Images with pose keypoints

*** Block opens ***

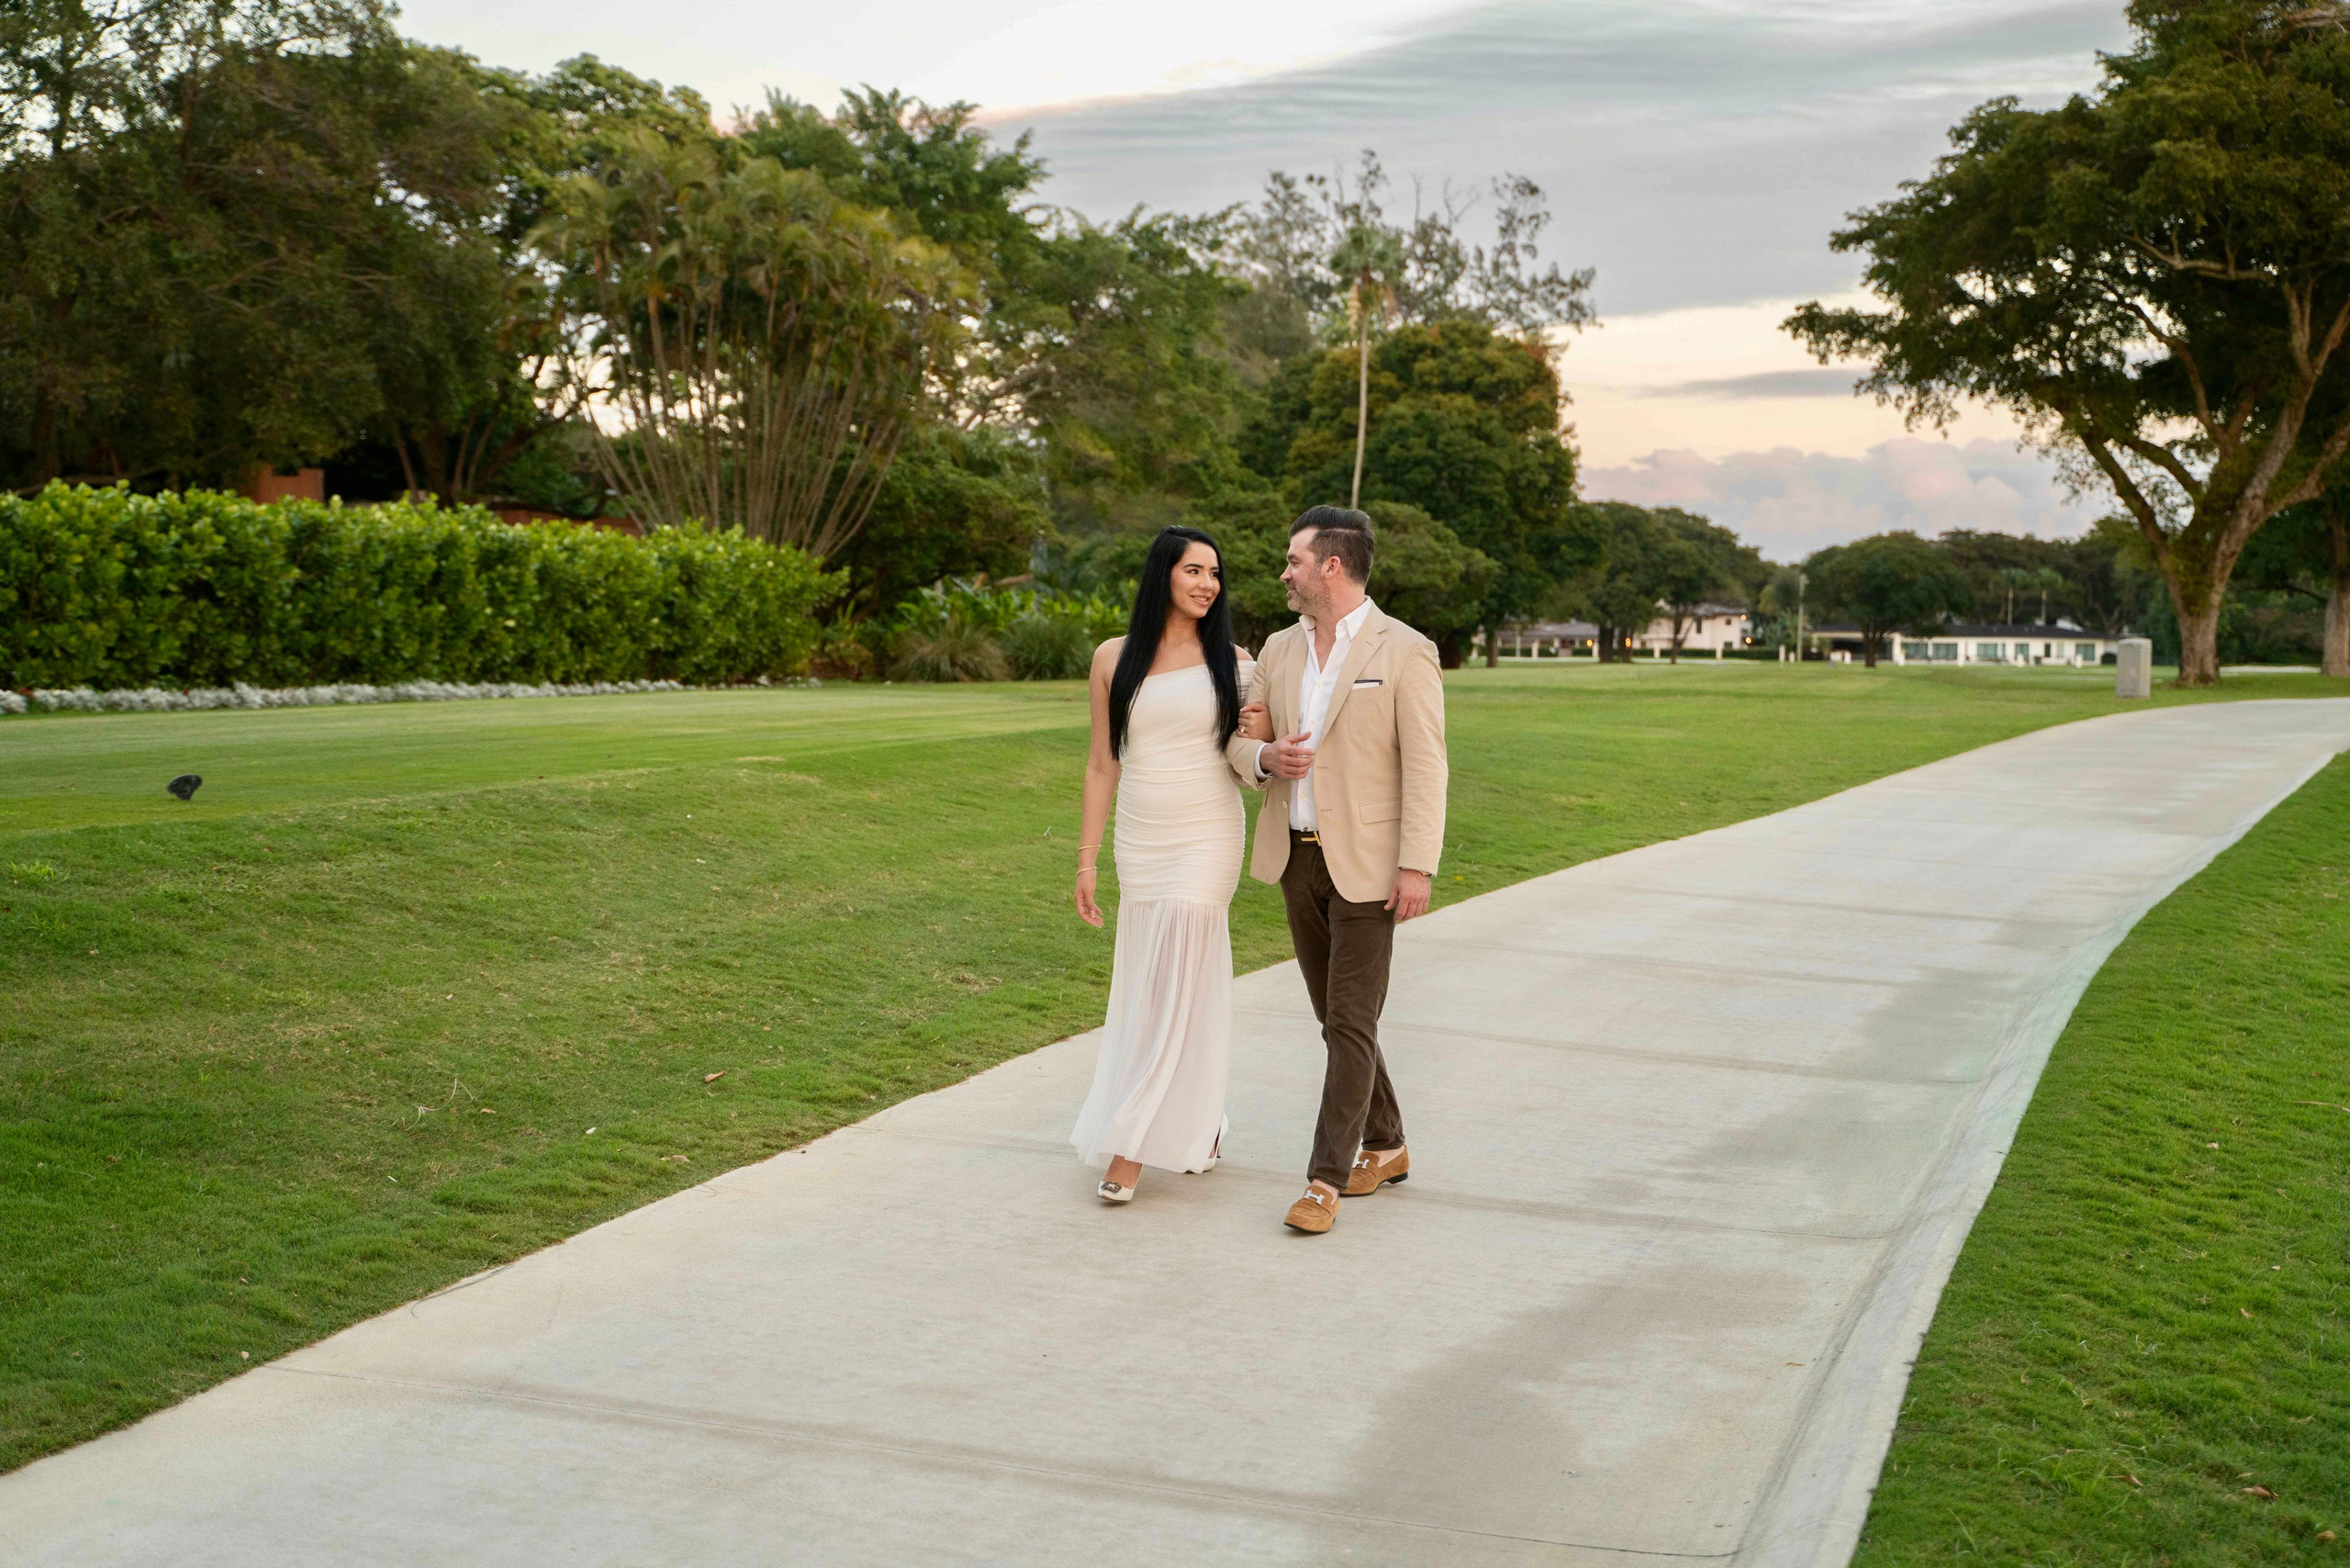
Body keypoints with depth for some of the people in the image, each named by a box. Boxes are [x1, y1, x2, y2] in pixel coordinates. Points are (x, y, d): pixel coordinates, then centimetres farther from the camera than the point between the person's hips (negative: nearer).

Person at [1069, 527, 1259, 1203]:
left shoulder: (1231, 661, 0)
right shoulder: (1113, 659, 3)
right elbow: (1103, 764, 6)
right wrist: (1087, 860, 5)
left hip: (1206, 842, -2)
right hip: (1139, 842, 2)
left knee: (1172, 989, -6)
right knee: (1171, 986, 9)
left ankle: (1130, 1146, -2)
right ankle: (1200, 1125, 27)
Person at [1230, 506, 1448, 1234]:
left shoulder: (1405, 652, -9)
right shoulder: (1279, 649, 8)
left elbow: (1424, 768, -12)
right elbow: (1240, 742, 14)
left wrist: (1417, 868, -17)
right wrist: (1266, 758, -11)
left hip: (1366, 864, -6)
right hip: (1298, 858, 6)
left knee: (1351, 1021, -6)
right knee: (1335, 1016, 13)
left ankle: (1326, 1178, -3)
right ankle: (1383, 1146, 28)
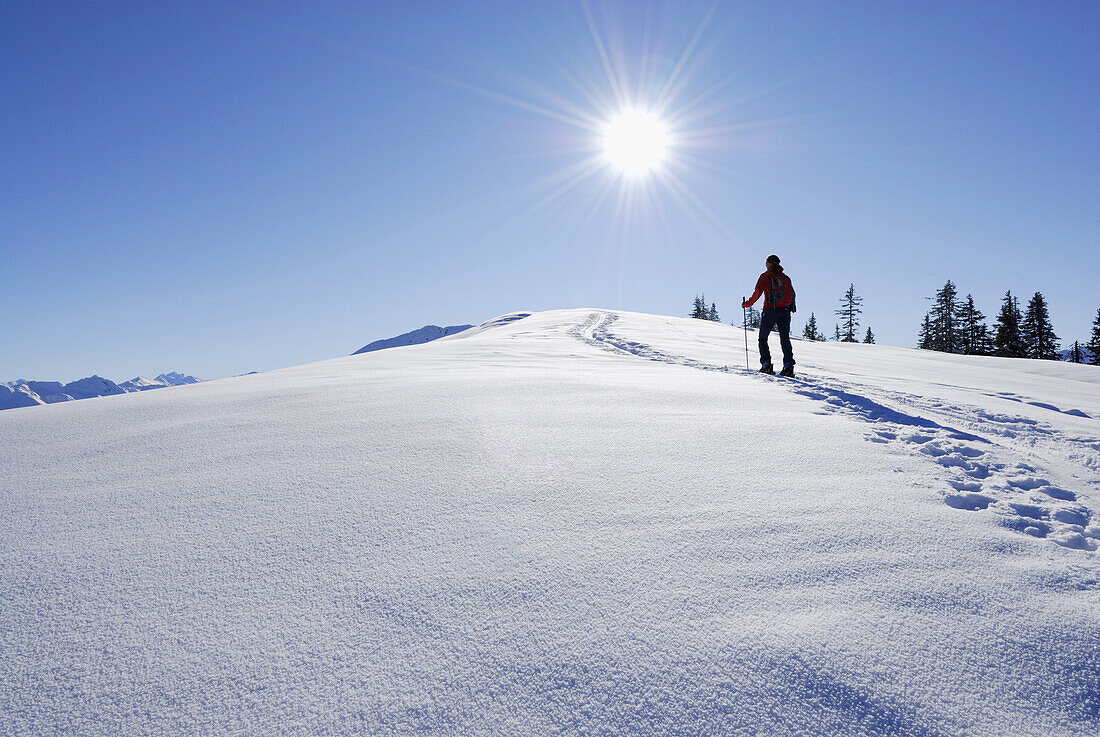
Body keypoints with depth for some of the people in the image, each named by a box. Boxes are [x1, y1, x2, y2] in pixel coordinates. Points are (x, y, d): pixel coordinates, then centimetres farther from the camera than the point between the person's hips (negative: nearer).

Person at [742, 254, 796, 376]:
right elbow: (792, 295, 14)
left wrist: (747, 304, 3)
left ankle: (766, 364, -5)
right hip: (785, 311, 4)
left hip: (770, 310, -4)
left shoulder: (765, 276, 1)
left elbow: (757, 293, -7)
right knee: (785, 339, -1)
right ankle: (788, 365, -14)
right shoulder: (785, 277, 16)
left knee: (763, 338, 7)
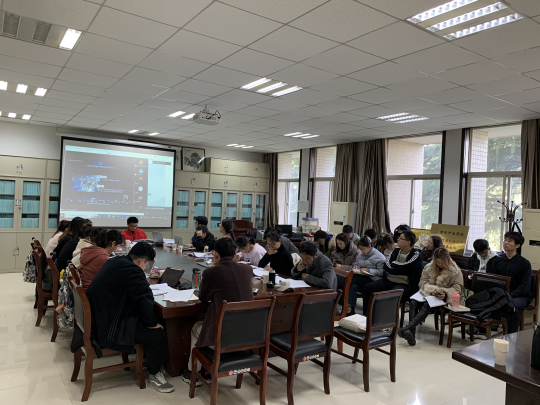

*** Block closes ***

● **Directions for this task**: Retype every line above without any changes, and leave the pictures out.

● **Result for this task**:
Body keypoints with depth for some of the people in the image, each named by a box. Boxes are [x1, y1, x2, y2] in pixel coordinates. Points are (x, y, d): pixel coordinates, then centimetres farther from the camera than the point between the person's hips (negative: nearer).

Person at [1069, 527, 1259, 1203]:
left shoulder: (1231, 661, 0)
right shoulder: (1113, 659, 3)
right elbow: (1103, 764, 6)
right wrist: (1087, 860, 5)
left hip: (1206, 842, -2)
right hip: (1139, 842, 2)
left knee: (1172, 989, -6)
right knee: (1171, 986, 9)
left ankle: (1130, 1146, -2)
right ankle: (1200, 1125, 27)
Person at [1230, 506, 1448, 1234]:
left shoulder: (1405, 652, -9)
right shoulder: (1279, 649, 8)
left elbow: (1424, 768, -12)
right elbow: (1240, 742, 14)
left wrist: (1417, 868, -17)
right wrist: (1266, 758, -11)
left hip: (1366, 864, -6)
right hip: (1298, 858, 6)
left knee: (1351, 1021, -6)
right knee: (1335, 1016, 13)
left ankle: (1326, 1178, -3)
right ankle: (1383, 1146, 28)
Body keypoints with depth for some of the people in the image, each named by a box. Boxes are [x1, y1, x2, y2] in pixel coordinates. Points are (x, y, d): pixel coordinates, then centimetres farther from the camera than the point between the person's hips (negative: nearer).

Person at [742, 254, 796, 376]:
right elbow: (792, 295, 14)
left wrist: (747, 304, 3)
left ankle: (766, 364, -5)
right hip: (785, 311, 4)
left hip: (770, 310, -4)
left shoulder: (765, 276, 1)
left elbow: (757, 293, -7)
right knee: (785, 339, -1)
right ankle: (788, 365, -14)
right shoulder: (785, 277, 16)
left knee: (763, 338, 7)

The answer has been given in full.